El Instituto Nacional de Salud (INS) reportó 3.091 casos de infecciones asociadas a procedimientos médico-quirúrgicos en Colombia entre enero y septiembre de 2025.
Bogotá
Salir del quirófano es apenas la mitad del camino; la verdadera batalla contra las infecciones se traslada al hogar. Con el propósito de mitigar los riesgos posoperatorios, expertos en salud pública y especialistas académicas han trazado una hoja de ruta con las pautas esenciales para garantizar una recuperación segura en casa.

# [ENTRADAS SELECCIONADAS]
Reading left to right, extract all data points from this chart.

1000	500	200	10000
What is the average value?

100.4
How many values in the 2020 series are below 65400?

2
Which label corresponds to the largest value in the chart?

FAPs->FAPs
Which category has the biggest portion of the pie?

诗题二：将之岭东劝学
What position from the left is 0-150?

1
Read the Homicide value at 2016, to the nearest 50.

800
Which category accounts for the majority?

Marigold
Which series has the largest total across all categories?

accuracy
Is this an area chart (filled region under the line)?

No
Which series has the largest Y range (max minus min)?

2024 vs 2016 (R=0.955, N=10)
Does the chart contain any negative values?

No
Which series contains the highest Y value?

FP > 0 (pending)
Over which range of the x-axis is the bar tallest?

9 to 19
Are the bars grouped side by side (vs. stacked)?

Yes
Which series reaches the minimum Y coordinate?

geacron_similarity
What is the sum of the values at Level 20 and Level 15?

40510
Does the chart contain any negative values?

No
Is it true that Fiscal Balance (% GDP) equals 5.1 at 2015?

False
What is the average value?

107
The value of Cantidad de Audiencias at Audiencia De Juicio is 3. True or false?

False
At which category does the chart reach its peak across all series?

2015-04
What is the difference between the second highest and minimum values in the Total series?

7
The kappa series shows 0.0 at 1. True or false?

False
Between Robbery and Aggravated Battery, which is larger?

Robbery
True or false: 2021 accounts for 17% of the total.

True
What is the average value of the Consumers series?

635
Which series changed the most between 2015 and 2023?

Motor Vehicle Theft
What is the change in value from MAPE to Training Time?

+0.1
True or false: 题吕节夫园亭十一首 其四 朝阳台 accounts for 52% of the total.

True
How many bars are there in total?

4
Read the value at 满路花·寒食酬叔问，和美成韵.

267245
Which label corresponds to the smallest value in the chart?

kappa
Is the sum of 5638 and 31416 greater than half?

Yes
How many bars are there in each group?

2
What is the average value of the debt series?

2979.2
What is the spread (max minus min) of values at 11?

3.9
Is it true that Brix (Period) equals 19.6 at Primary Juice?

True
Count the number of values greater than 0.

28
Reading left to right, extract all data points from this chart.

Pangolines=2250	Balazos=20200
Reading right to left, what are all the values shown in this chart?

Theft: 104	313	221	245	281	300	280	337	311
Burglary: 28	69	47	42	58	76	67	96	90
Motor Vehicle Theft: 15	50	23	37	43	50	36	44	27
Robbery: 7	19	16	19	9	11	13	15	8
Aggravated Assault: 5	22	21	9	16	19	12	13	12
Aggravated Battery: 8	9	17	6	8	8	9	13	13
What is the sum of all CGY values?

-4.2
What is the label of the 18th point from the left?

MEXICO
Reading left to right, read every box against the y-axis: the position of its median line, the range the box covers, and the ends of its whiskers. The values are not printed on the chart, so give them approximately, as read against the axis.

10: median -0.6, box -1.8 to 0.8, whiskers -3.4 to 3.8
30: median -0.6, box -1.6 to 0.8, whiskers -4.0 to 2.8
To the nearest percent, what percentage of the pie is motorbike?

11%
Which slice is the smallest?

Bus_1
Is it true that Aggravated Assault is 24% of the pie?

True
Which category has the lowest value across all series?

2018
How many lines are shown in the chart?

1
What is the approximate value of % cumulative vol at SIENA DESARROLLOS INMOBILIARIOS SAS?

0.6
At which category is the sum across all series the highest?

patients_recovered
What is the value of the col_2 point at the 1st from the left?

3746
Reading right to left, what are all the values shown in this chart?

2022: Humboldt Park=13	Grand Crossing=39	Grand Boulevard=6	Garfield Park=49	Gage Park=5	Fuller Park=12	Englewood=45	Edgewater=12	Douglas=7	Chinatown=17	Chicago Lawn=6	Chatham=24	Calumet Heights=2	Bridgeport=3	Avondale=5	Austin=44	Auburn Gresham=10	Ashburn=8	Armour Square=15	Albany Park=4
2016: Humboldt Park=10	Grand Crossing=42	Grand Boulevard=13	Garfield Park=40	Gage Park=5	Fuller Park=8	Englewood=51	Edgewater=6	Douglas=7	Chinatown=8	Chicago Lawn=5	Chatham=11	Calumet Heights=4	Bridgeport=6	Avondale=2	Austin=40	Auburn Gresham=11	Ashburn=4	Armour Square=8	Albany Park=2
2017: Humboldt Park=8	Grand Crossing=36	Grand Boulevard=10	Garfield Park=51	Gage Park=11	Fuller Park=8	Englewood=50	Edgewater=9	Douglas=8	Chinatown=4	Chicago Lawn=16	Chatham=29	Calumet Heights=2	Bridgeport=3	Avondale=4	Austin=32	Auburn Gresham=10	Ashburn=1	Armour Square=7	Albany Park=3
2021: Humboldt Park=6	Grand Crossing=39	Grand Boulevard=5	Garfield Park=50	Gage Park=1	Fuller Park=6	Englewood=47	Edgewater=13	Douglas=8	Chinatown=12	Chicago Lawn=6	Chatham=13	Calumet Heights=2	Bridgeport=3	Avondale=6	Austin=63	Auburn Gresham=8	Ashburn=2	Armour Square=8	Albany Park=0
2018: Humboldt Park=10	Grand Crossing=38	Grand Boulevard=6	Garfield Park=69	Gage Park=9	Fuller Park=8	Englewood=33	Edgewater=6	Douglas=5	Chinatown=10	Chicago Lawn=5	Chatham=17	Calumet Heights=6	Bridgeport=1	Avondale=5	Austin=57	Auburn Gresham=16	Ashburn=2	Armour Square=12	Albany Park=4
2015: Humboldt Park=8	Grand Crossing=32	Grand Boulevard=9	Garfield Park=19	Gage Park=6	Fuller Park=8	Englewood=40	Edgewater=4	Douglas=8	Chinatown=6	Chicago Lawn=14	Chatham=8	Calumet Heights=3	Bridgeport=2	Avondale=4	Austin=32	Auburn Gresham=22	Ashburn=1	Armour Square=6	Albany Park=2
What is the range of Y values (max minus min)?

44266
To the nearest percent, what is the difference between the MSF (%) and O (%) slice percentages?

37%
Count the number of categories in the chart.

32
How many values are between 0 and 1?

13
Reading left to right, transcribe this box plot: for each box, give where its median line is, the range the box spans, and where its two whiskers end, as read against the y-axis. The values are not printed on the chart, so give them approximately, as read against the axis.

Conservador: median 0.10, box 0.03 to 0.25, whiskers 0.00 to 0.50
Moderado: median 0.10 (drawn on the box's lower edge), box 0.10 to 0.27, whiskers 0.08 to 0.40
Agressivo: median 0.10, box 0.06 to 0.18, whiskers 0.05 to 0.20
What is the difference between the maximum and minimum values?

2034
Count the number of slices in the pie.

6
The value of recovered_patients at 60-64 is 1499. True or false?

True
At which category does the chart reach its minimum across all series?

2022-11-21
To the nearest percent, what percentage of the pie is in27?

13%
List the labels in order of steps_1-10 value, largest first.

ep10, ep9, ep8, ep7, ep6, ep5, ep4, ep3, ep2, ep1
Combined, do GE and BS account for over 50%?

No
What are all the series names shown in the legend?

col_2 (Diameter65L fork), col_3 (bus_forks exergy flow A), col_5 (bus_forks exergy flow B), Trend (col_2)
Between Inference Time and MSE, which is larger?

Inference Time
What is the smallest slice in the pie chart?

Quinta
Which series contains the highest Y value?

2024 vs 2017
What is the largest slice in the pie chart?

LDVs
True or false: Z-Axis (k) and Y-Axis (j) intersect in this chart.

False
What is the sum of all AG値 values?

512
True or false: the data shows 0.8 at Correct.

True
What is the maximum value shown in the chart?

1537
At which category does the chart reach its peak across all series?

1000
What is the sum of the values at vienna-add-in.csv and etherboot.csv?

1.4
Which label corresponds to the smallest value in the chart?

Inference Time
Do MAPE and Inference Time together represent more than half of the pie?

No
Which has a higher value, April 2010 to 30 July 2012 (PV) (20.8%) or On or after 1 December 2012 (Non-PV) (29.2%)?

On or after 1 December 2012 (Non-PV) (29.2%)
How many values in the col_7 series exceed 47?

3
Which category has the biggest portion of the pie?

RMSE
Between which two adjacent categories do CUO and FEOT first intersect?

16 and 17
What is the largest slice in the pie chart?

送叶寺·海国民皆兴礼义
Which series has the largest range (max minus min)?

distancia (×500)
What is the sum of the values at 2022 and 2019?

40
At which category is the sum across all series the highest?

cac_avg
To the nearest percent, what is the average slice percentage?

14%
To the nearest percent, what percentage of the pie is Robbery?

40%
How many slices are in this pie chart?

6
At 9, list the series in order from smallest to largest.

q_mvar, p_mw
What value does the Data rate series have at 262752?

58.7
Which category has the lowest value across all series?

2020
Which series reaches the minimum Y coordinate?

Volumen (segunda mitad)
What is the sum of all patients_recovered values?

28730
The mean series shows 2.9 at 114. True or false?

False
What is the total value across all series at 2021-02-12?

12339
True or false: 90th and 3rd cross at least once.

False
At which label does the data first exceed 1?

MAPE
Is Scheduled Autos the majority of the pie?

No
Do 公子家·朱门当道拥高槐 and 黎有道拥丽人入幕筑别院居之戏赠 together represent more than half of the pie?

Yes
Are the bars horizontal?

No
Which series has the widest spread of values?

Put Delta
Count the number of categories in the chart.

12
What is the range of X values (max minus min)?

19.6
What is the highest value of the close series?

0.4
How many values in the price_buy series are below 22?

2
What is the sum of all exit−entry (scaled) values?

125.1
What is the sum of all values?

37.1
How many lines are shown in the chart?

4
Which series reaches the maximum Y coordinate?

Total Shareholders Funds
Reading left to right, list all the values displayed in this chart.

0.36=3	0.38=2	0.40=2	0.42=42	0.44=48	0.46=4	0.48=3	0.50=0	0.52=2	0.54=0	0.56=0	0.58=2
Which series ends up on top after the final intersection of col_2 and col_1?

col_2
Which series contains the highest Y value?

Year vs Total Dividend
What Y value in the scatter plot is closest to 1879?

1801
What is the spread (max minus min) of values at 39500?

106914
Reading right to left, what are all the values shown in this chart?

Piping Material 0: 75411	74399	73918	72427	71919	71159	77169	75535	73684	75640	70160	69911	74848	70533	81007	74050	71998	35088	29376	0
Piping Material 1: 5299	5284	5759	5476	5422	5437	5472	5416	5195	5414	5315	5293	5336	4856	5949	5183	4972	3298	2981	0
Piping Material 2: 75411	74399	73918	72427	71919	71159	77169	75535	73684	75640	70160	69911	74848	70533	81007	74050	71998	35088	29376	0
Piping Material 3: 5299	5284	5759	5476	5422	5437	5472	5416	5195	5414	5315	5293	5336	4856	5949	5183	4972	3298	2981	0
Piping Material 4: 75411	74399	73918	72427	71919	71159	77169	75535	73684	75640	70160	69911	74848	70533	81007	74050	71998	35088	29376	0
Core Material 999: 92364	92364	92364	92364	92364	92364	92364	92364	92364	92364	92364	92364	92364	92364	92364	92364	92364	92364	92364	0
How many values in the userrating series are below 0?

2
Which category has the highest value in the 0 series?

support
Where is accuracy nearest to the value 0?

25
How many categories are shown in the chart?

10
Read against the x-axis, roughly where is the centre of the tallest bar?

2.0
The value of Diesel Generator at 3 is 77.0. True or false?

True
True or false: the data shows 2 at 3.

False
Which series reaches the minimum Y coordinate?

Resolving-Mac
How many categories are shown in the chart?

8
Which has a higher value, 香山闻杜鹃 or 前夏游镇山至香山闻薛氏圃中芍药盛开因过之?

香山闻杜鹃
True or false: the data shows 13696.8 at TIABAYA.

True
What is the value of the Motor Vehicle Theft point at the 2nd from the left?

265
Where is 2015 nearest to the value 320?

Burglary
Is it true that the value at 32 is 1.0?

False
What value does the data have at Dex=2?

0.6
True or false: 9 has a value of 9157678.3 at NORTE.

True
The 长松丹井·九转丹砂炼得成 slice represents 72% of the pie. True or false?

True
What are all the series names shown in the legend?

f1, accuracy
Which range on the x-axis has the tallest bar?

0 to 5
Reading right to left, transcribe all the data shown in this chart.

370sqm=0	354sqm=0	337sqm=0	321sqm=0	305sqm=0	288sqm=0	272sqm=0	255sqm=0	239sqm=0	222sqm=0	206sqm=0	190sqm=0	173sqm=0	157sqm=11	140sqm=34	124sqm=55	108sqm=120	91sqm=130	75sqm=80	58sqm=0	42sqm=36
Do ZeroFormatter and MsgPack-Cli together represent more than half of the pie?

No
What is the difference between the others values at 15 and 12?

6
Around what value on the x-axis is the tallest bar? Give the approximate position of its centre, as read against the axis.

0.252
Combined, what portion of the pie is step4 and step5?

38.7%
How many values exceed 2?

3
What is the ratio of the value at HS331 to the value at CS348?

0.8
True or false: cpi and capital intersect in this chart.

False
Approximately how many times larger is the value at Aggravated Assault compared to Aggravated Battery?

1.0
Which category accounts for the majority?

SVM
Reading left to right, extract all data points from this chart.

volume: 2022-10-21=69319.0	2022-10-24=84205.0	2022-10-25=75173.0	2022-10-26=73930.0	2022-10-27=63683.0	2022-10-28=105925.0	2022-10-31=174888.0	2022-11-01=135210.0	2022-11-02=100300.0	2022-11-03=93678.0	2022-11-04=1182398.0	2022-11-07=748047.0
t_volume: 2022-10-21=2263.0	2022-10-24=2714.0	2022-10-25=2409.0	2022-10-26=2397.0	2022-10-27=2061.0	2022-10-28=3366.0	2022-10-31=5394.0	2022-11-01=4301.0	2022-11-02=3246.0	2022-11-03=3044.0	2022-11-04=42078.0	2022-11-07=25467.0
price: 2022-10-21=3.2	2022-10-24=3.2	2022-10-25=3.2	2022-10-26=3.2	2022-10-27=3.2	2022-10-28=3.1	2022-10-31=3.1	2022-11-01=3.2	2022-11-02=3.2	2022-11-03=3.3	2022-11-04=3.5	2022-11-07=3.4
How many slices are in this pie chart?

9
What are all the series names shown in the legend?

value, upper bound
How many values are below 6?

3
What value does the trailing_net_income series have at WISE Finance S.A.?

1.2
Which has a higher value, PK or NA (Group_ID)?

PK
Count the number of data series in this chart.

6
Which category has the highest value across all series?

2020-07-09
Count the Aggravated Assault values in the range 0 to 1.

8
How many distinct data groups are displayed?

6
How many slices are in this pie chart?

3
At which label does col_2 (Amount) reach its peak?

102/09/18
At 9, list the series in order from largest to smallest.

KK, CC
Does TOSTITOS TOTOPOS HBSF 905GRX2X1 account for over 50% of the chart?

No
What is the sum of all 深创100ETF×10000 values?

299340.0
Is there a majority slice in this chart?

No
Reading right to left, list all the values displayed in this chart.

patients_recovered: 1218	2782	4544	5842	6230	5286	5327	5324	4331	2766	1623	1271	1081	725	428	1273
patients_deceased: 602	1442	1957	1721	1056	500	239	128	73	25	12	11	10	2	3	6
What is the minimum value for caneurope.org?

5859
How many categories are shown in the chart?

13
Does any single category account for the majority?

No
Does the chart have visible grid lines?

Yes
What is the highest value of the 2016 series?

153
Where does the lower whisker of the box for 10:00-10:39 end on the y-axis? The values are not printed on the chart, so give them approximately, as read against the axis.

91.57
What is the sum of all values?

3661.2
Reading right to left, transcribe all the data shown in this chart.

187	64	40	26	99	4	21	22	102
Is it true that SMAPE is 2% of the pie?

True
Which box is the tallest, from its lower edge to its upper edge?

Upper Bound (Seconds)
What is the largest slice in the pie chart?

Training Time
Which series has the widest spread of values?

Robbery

# [CONSIGNA 1]
Conteste según el fragmento sobre infecciones posoperatorias:
(a) ¿Cuántos casos de infecciones asociadas a procedimientos médico-quirúrgicos reportó el INS en Colombia?
(b) ¿En qué período de 2025 se registraron esos casos?
(c) ¿A qué lugar se traslada la verdadera batalla contra las infecciones?
# [CONSIGNA 2]
Reproduzca el texto del fragmento entre "El Instituto Nacional" y "segura en casa.", ambos incluidos.
Responda basándose únicamente en el fragmento.

# [SOLUCIÓN 1]
(a) 3.091 casos.
(b) Entre enero y septiembre de 2025.
(c) Al hogar.

# [SOLUCIÓN 2]
El Instituto Nacional de Salud (INS) reportó 3.091 casos de infecciones asociadas a procedimientos médico-quirúrgicos en Colombia entre enero y septiembre de 2025.
Bogotá
Salir del quirófano es apenas la mitad del camino; la verdadera batalla contra las infecciones se traslada al hogar. Con el propósito de mitigar los riesgos posoperatorios, expertos en salud pública y especialistas académicas han trazado una hoja de ruta con las pautas esenciales para garantizar una recuperación segura en casa.